KU News Release

March 7, 2012
Contact: Mike Krings, KU News Service, 785-864-8860

Professor studies how teens view flash mobs and their violent potential

Hyunjin Seo

More Information

LAWRENCE — If you’ve seen a flash mob, chances are you’ve seen video of it online — a group of people spontaneously breaking into organized dance in a public place. But sometimes the gatherings, often organized via social media, can turn violent, as was the case in Kansas City in 2011 when shots were fired among a gathering of young people at the Country Club Plaza.

Hyunjin Seo, assistant professor of journalism at the University of Kansas, is a co-principal investigator of a research project to determine teenagers’ understanding of flash mobs, what may lead them to take part and what cities can do in response. The Kauffman Foundation and Greater Kansas City Community Foundation are funding the study. Leigh Anne Taylor Knight, executive director at the Kansas City Area Education Research Consortium, a research initiative under the Center for Science, Technology, and Policy at the Institute for Policy & Social Research at KU; and Brian Houston, assistant professor in the Department of Communication at the University of Missouri-Columbia, are the other co-principal investigators.

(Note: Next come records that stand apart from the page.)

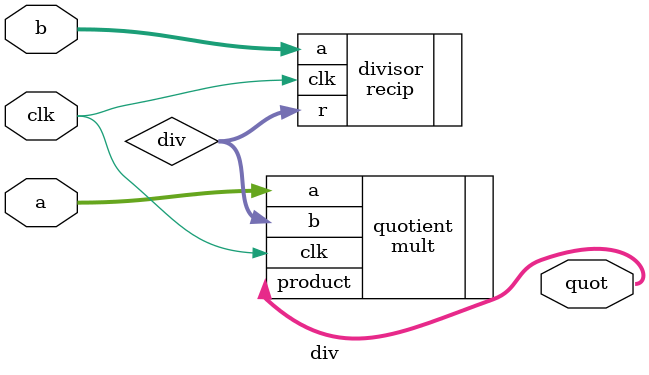
<source format=v>
`timescale 1ns / 1ps


module div #(parameter WIDTH=32,
    parameter EXP_WIDTH=8,
    parameter MAN_WIDTH=23,
    parameter BIAS=127
    )
    (
        a,b,clk,quot
    );
    input [WIDTH-1:0]a;
    input [WIDTH-1:0]b;
    input clk;
    output [WIDTH-1:0]quot;
    
    wire [WIDTH-1:0] div;
    
    recip #(.WIDTH(WIDTH),.EXP_WIDTH(EXP_WIDTH),.MAN_WIDTH(MAN_WIDTH),.BIAS(BIAS))divisor
    (
        .a(b),
        .r(div),
        .clk(clk)
    );
    
    mult #(.WIDTH(WIDTH),.EXP_WIDTH(EXP_WIDTH),.MAN_WIDTH(MAN_WIDTH),.BIAS(BIAS)) quotient
    (
        .a(a),
        .b(div),
        .clk(clk),
        .product(quot)
    );
endmodule

</source>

The researchers are collecting survey data through focus groups with a wide cross section of teens from the Kansas City area.

“We feel we don’t have enough previous insight that we can draw info from,” Seo said. “There have been news reports, but they vary widely. We want to know what is teens’ understanding of flash mobs? We didn’t want to define flash mobs for them.”

Teens were asked if they’ve ever participated in flash mobs and why, if their friends have and what exactly they think flash mobs are. Seo said the participants repeatedly cited boredom and a lack of opportunities for activity and recreation for teens as their reasons to take part. Though several of the research participants were at the Kansas City flash mob that ended in a shooting or knew someone who was, they felt they were unjustly labeled as violent. Flash mobs are viewed more as a chance to gather for fun or to dance harmlessly, not like the flash mob-inspired snowball fight that led to a police officer drawing his gun in Seattle in 2010.

“The majority of flash mobs have been nonviolent,” Seo said, “but sometimes they have taken a violent turn, and that’s what concerns cities.”

The researchers will make a report to the Kansas City Mayor’s Office, the Kauffman Foundation and Greater Kansas City Community Foundation when the results are final. Their hope is to deliver recommendations based on community input that the city can enact to guide response to such incidents in the future. Following the Country Club Plaza shooting, the city took measures to enforce a curfew for people under 18. Not surprisingly, the teen respondents did not have a positive view of the measure.

The project is examining the use of social media in organizing the events and exploring how factors such as self-efficacy, self-esteem, group identity and socioeconomic background affect teens’ likelihood to take part in the gatherings. Representatives from Kansas City’s Parks and Recreation Department have taken part in some of the focus groups, and Generation Rap, a youth-oriented radio station, helped recruit participants.

“Teenagers feel like people don’t care about what they think,” Seo said. “I think this was an important opportunity for city leaders to hear from them directly.”

While researchers are taking an academic approach to understand a cultural event in Kansas City, they feel the results shouldn’t be limited to professors and one city. Philadelphia, Boston and other major cities have had similar problems. Seo said they hope to publish the research and potentially share their findings with those cities and others to help increase the understanding of the relatively new phenomenon and how communities can react.

“I think there is an opportunity to collaborate with many other cities on this research. We see a lot of potential for future engagement with community centers and organizations,” Seo said. “This is not just academic research. We want communities to be involved as well.”